MORE than 2,200 homes in Portsmouth will get better protection against flooding as the Environment Agency pumps £1.3m into drainage improvements.
The city has been considered one of the highest priorities in the country for flood defence works.
Three major schemes have been awarded funding – out of a total of 60 across the country.
It comes as the Environment Agency has announced which schemes it will begin construction on for the next financial year following bids by local authorities.
Emsworth, which suffered major flooding two years ago, has also made the shortlist, with a total of £400,000 to be spent on improving the town’s drainage system.
Penny Mordaunt, MP for Portsmouth North, said: ‘It’s really good news we have some money coming through to shore up these defences.

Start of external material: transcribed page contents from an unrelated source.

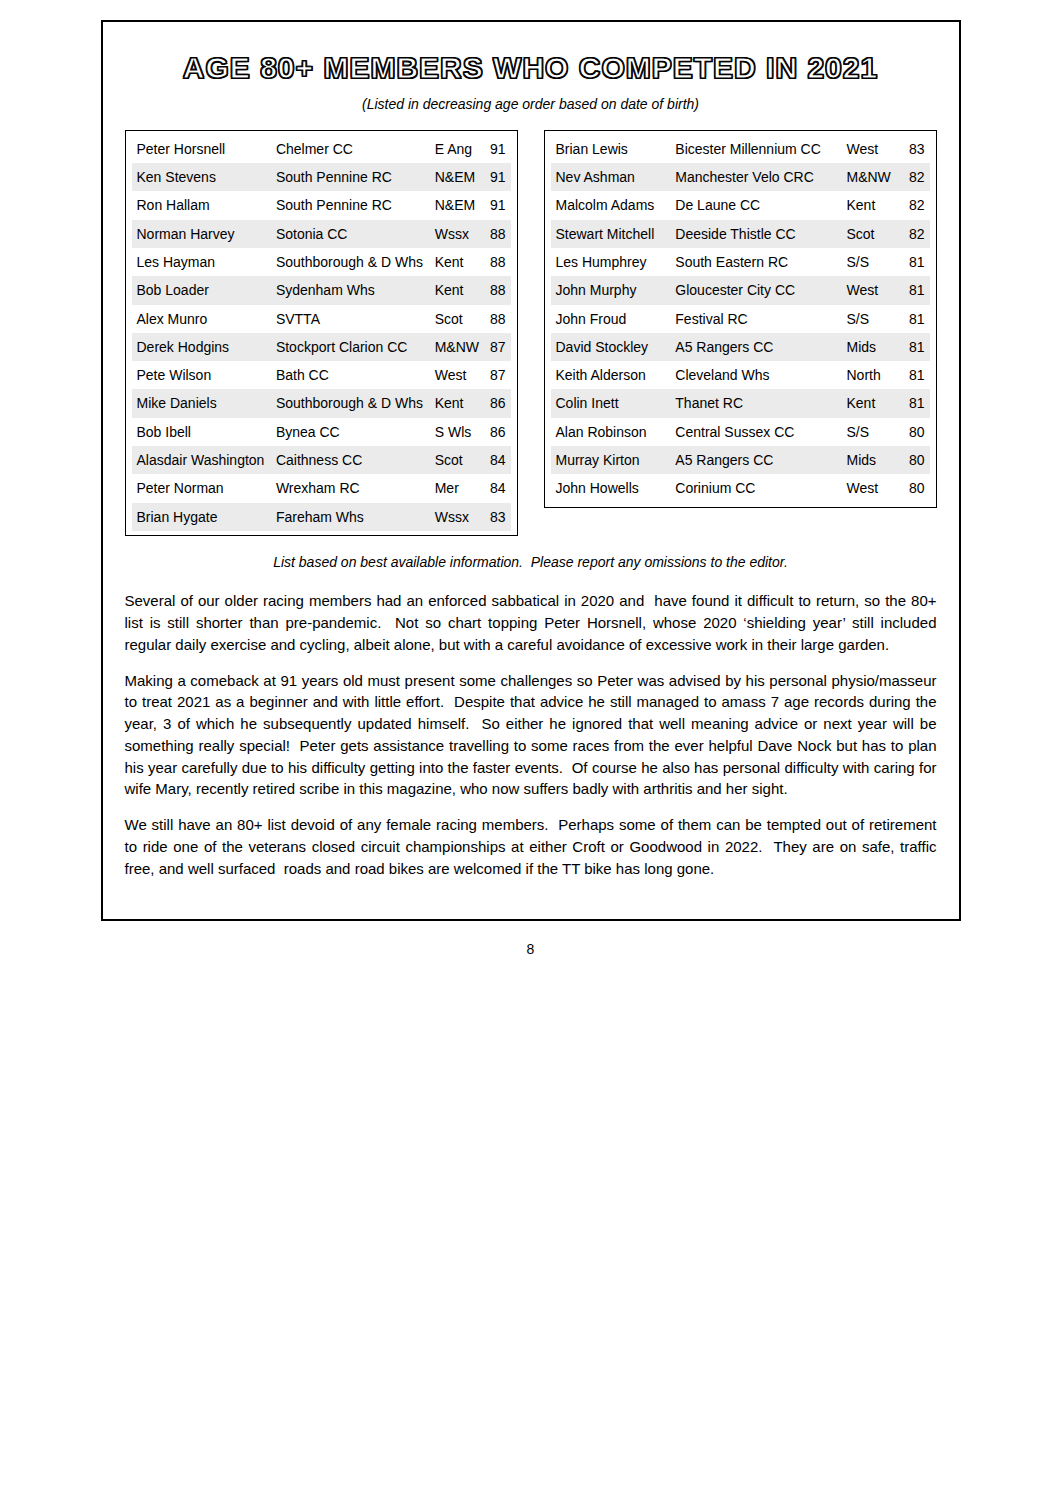AGE 80+ MEMBERS WHO COMPETED IN 2021
(Listed in decreasing age order based on date of birth)
| Peter Horsnell | Chelmer CC | E Ang | 91 |
| Ken Stevens | South Pennine RC | N&EM | 91 |
| Ron Hallam | South Pennine RC | N&EM | 91 |
| Norman Harvey | Sotonia CC | Wssx | 88 |
| Les Hayman | Southborough & D Whs | Kent | 88 |
| Bob Loader | Sydenham Whs | Kent | 88 |
| Alex Munro | SVTTA | Scot | 88 |
| Derek Hodgins | Stockport Clarion CC | M&NW | 87 |
| Pete Wilson | Bath CC | West | 87 |
| Mike Daniels | Southborough & D Whs | Kent | 86 |
| Bob Ibell | Bynea CC | S Wls | 86 |
| Alasdair Washington | Caithness CC | Scot | 84 |
| Peter Norman | Wrexham RC | Mer | 84 |
| Brian Hygate | Fareham Whs | Wssx | 83 |
| Brian Lewis | Bicester Millennium CC | West | 83 |
| Nev Ashman | Manchester Velo CRC | M&NW | 82 |
| Malcolm Adams | De Laune CC | Kent | 82 |
| Stewart Mitchell | Deeside Thistle CC | Scot | 82 |
| Les Humphrey | South Eastern RC | S/S | 81 |
| John Murphy | Gloucester City CC | West | 81 |
| John Froud | Festival RC | S/S | 81 |
| David Stockley | A5 Rangers CC | Mids | 81 |
| Keith Alderson | Cleveland Whs | North | 81 |
| Colin Inett | Thanet RC | Kent | 81 |
| Alan Robinson | Central Sussex CC | S/S | 80 |
| Murray Kirton | A5 Rangers CC | Mids | 80 |
| John Howells | Corinium CC | West | 80 |
List based on best available information. Please report any omissions to the editor.
Several of our older racing members had an enforced sabbatical in 2020 and have found it difficult to return, so the 80+ list is still shorter than pre-pandemic. Not so chart topping Peter Horsnell, whose 2020 ‘shielding year’ still included regular daily exercise and cycling, albeit alone, but with a careful avoidance of excessive work in their large garden.
Making a comeback at 91 years old must present some challenges so Peter was advised by his personal physio/masseur to treat 2021 as a beginner and with little effort. Despite that advice he still managed to amass 7 age records during the year, 3 of which he subsequently updated himself. So either he ignored that well meaning advice or next year will be something really special! Peter gets assistance travelling to some races from the ever helpful Dave Nock but has to plan his year carefully due to his difficulty getting into the faster events. Of course he also has personal difficulty with caring for wife Mary, recently retired scribe in this magazine, who now suffers badly with arthritis and her sight.
We still have an 80+ list devoid of any female racing members. Perhaps some of them can be tempted out of retirement to ride one of the veterans closed circuit championships at either Croft or Goodwood in 2022. They are on safe, traffic free, and well surfaced roads and road bikes are welcomed if the TT bike has long gone.
8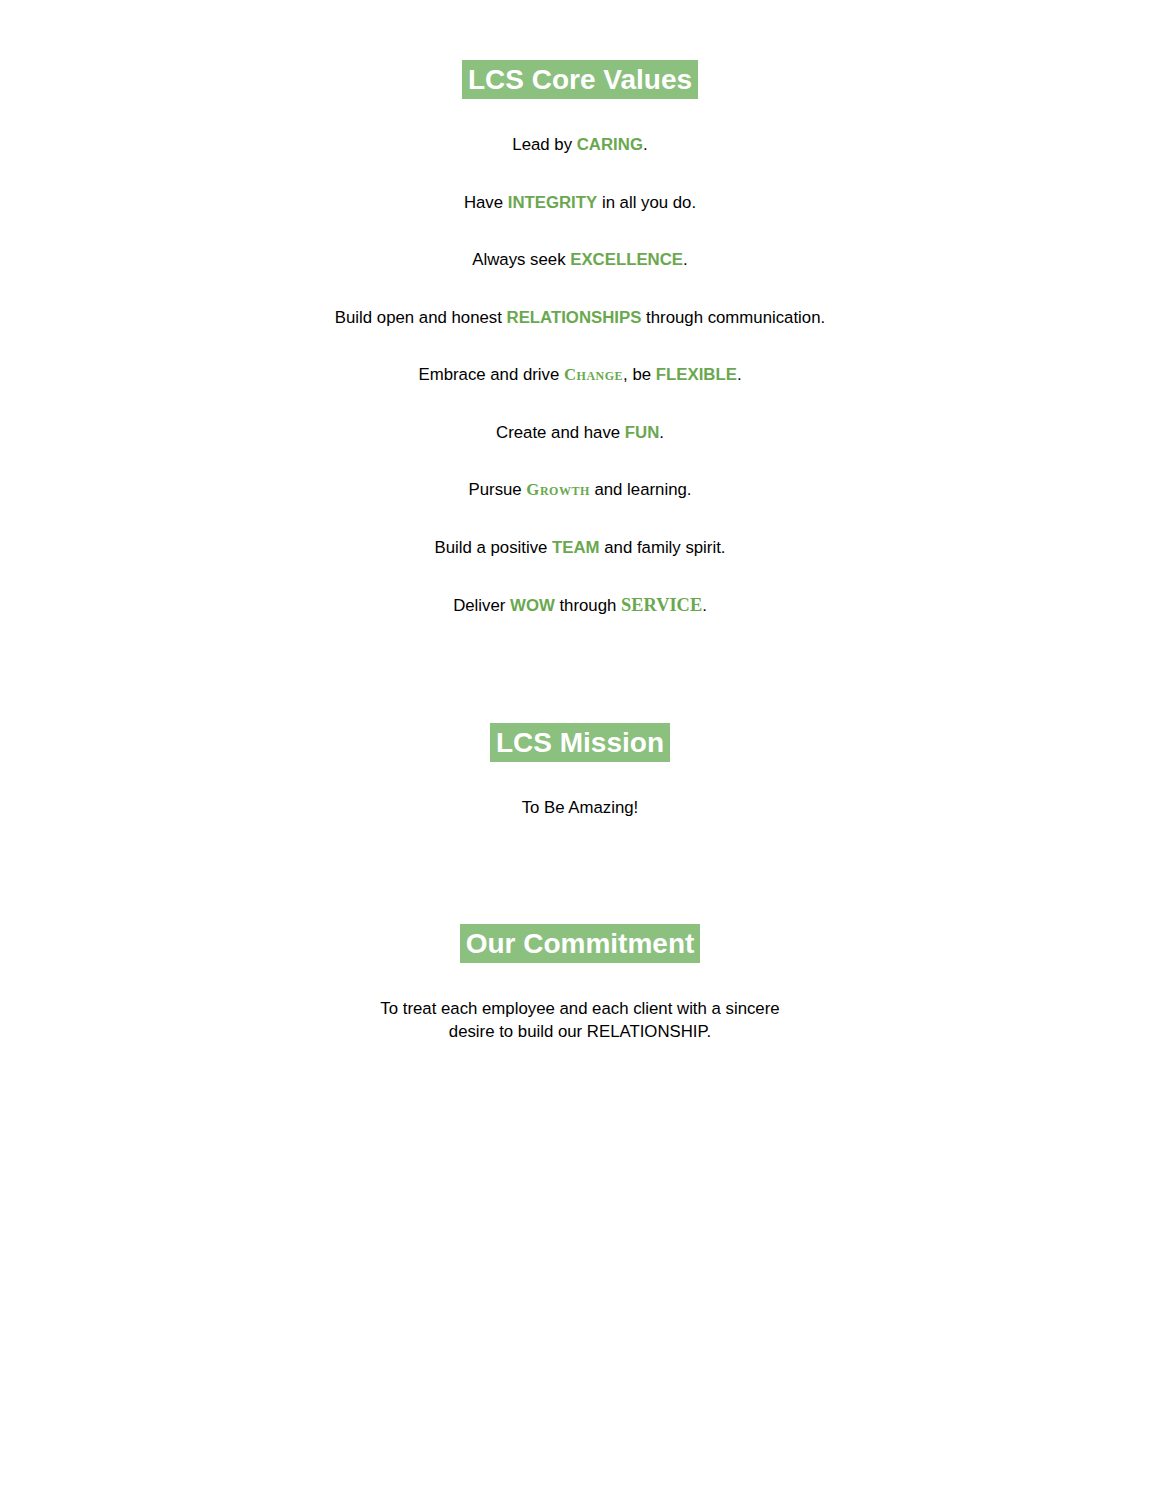LCS Core Values
Lead by CARING.
Have INTEGRITY in all you do.
Always seek EXCELLENCE.
Build open and honest RELATIONSHIPS through communication.
Embrace and drive Change, be FLEXIBLE.
Create and have FUN.
Pursue Growth and learning.
Build a positive TEAM and family spirit.
Deliver WOW through SERVICE.
LCS Mission
To Be Amazing!
Our Commitment
To treat each employee and each client with a sincere
desire to build our RELATIONSHIP.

‘It’s something I am anticipating I will constantly be making the case for.
‘This is a really good bit of news, a substantial investment that’s going to protect people’s homes and businesses.’
The work will involve building underground storage tanks in the area around Copnor Road, as well as near to South Parade Pier where low-lying homes and businesses have suffered flooding in the past.
It will mean that the sewers are not overwhelmed when there is heavy rainfall, and less surface water will accumulate.
Andrew Gilham, flood and coastal risk manager for the Environment Agency, said the area’s unique geography made it vulnerable to flooding.
He said: ‘The first thing is it’s an island.
‘Portsmouth is currently well-defended by sea defences, but with rising sea levels we have to make sure these defences are as strong and high as they can be.
‘Secondly Portsmouth acts like a bit of a bowl. Whenever it rains the water will flow to the lowest point and the lowest point is often found in the Southsea area.’
As well as funding for construction works this year, the Environment Agency is giving the city council £300,000 to come up with designs for improving coastal defences near Southsea Common and the north east of Portsea Island, around Eastern Road.
These schemes will cost several million pounds and could happen in three years’ time.